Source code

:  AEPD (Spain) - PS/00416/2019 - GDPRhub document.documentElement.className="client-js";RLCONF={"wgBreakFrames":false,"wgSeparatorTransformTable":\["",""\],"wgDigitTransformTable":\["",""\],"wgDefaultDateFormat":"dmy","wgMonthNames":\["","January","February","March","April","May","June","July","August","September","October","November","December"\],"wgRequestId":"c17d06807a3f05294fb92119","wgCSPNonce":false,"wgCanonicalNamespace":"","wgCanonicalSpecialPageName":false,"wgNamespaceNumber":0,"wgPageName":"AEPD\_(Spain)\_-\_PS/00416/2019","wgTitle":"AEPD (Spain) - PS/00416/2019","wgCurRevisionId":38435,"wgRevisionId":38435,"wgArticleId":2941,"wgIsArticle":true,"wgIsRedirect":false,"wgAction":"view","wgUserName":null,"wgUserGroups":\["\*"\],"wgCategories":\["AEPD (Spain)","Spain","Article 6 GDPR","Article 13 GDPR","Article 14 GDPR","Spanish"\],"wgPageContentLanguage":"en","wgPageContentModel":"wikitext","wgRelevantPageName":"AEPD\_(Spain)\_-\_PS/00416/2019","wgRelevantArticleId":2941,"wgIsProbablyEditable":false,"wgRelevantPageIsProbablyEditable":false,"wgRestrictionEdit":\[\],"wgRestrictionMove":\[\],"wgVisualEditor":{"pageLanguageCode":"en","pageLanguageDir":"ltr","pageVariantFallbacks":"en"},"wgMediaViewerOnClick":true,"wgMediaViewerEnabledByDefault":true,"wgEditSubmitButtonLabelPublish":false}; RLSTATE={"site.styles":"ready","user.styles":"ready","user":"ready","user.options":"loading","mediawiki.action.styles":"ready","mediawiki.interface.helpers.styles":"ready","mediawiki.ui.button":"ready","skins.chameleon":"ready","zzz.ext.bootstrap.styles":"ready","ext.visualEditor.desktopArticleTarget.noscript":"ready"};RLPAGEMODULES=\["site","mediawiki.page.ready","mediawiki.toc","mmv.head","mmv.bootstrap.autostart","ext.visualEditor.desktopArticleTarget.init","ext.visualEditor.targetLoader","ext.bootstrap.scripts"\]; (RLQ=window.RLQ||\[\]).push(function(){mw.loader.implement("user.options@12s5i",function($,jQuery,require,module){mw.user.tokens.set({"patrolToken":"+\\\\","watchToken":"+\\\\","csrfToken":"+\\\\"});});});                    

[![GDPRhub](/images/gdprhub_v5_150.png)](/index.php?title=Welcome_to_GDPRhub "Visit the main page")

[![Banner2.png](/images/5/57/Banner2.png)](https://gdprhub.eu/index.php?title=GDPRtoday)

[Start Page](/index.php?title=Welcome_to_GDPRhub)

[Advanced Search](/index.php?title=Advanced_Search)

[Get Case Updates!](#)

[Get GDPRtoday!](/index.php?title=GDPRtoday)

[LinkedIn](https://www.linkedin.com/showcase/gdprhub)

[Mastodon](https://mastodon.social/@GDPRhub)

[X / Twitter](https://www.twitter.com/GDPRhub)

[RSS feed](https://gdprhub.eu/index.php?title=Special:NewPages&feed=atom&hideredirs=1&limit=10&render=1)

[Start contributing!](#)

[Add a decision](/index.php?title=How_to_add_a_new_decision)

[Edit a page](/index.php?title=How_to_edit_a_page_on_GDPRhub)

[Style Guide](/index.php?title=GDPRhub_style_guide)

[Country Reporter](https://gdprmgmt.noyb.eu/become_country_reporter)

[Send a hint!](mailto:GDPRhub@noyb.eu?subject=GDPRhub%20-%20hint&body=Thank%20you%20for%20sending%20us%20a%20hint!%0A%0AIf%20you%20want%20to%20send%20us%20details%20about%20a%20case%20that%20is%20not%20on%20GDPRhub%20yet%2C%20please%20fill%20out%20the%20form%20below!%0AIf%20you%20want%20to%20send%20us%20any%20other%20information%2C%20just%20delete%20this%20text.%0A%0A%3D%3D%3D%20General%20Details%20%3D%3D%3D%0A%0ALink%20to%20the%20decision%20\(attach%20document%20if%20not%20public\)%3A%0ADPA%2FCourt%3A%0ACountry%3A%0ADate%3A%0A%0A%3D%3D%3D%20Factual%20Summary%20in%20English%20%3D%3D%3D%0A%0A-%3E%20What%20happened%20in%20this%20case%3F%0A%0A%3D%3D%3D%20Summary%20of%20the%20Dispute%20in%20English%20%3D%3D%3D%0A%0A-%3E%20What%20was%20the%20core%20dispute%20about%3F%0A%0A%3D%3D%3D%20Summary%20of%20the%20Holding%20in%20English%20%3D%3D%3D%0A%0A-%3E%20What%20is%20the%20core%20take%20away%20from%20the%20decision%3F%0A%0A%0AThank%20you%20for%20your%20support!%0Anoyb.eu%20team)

Action item:
Reproduce the material above, switching "Start Page" to "Home Page" and leaving everything else unchanged.

Result of this exercise:
Source code

:  AEPD (Spain) - PS/00416/2019 - GDPRhub document.documentElement.className="client-js";RLCONF={"wgBreakFrames":false,"wgSeparatorTransformTable":\["",""\],"wgDigitTransformTable":\["",""\],"wgDefaultDateFormat":"dmy","wgMonthNames":\["","January","February","March","April","May","June","July","August","September","October","November","December"\],"wgRequestId":"c17d06807a3f05294fb92119","wgCSPNonce":false,"wgCanonicalNamespace":"","wgCanonicalSpecialPageName":false,"wgNamespaceNumber":0,"wgPageName":"AEPD\_(Spain)\_-\_PS/00416/2019","wgTitle":"AEPD (Spain) - PS/00416/2019","wgCurRevisionId":38435,"wgRevisionId":38435,"wgArticleId":2941,"wgIsArticle":true,"wgIsRedirect":false,"wgAction":"view","wgUserName":null,"wgUserGroups":\["\*"\],"wgCategories":\["AEPD (Spain)","Spain","Article 6 GDPR","Article 13 GDPR","Article 14 GDPR","Spanish"\],"wgPageContentLanguage":"en","wgPageContentModel":"wikitext","wgRelevantPageName":"AEPD\_(Spain)\_-\_PS/00416/2019","wgRelevantArticleId":2941,"wgIsProbablyEditable":false,"wgRelevantPageIsProbablyEditable":false,"wgRestrictionEdit":\[\],"wgRestrictionMove":\[\],"wgVisualEditor":{"pageLanguageCode":"en","pageLanguageDir":"ltr","pageVariantFallbacks":"en"},"wgMediaViewerOnClick":true,"wgMediaViewerEnabledByDefault":true,"wgEditSubmitButtonLabelPublish":false}; RLSTATE={"site.styles":"ready","user.styles":"ready","user":"ready","user.options":"loading","mediawiki.action.styles":"ready","mediawiki.interface.helpers.styles":"ready","mediawiki.ui.button":"ready","skins.chameleon":"ready","zzz.ext.bootstrap.styles":"ready","ext.visualEditor.desktopArticleTarget.noscript":"ready"};RLPAGEMODULES=\["site","mediawiki.page.ready","mediawiki.toc","mmv.head","mmv.bootstrap.autostart","ext.visualEditor.desktopArticleTarget.init","ext.visualEditor.targetLoader","ext.bootstrap.scripts"\]; (RLQ=window.RLQ||\[\]).push(function(){mw.loader.implement("user.options@12s5i",function($,jQuery,require,module){mw.user.tokens.set({"patrolToken":"+\\\\","watchToken":"+\\\\","csrfToken":"+\\\\"});});});                    

[![GDPRhub](/images/gdprhub_v5_150.png)](/index.php?title=Welcome_to_GDPRhub "Visit the main page")

[![Banner2.png](/images/5/57/Banner2.png)](https://gdprhub.eu/index.php?title=GDPRtoday)

[Home Page](/index.php?title=Welcome_to_GDPRhub)

[Advanced Search](/index.php?title=Advanced_Search)

[Get Case Updates!](#)

[Get GDPRtoday!](/index.php?title=GDPRtoday)

[LinkedIn](https://www.linkedin.com/showcase/gdprhub)

[Mastodon](https://mastodon.social/@GDPRhub)

[X / Twitter](https://www.twitter.com/GDPRhub)

[RSS feed](https://gdprhub.eu/index.php?title=Special:NewPages&feed=atom&hideredirs=1&limit=10&render=1)

[Start contributing!](#)

[Add a decision](/index.php?title=How_to_add_a_new_decision)

[Edit a page](/index.php?title=How_to_edit_a_page_on_GDPRhub)

[Style Guide](/index.php?title=GDPRhub_style_guide)

[Country Reporter](https://gdprmgmt.noyb.eu/become_country_reporter)

[Send a hint!](mailto:GDPRhub@noyb.eu?subject=GDPRhub%20-%20hint&body=Thank%20you%20for%20sending%20us%20a%20hint!%0A%0AIf%20you%20want%20to%20send%20us%20details%20about%20a%20case%20that%20is%20not%20on%20GDPRhub%20yet%2C%20please%20fill%20out%20the%20form%20below!%0AIf%20you%20want%20to%20send%20us%20any%20other%20information%2C%20just%20delete%20this%20text.%0A%0A%3D%3D%3D%20General%20Details%20%3D%3D%3D%0A%0ALink%20to%20the%20decision%20\(attach%20document%20if%20not%20public\)%3A%0ADPA%2FCourt%3A%0ACountry%3A%0ADate%3A%0A%0A%3D%3D%3D%20Factual%20Summary%20in%20English%20%3D%3D%3D%0A%0A-%3E%20What%20happened%20in%20this%20case%3F%0A%0A%3D%3D%3D%20Summary%20of%20the%20Dispute%20in%20English%20%3D%3D%3D%0A%0A-%3E%20What%20was%20the%20core%20dispute%20about%3F%0A%0A%3D%3D%3D%20Summary%20of%20the%20Holding%20in%20English%20%3D%3D%3D%0A%0A-%3E%20What%20is%20the%20core%20take%20away%20from%20the%20decision%3F%0A%0A%0AThank%20you%20for%20your%20support!%0Anoyb.eu%20team)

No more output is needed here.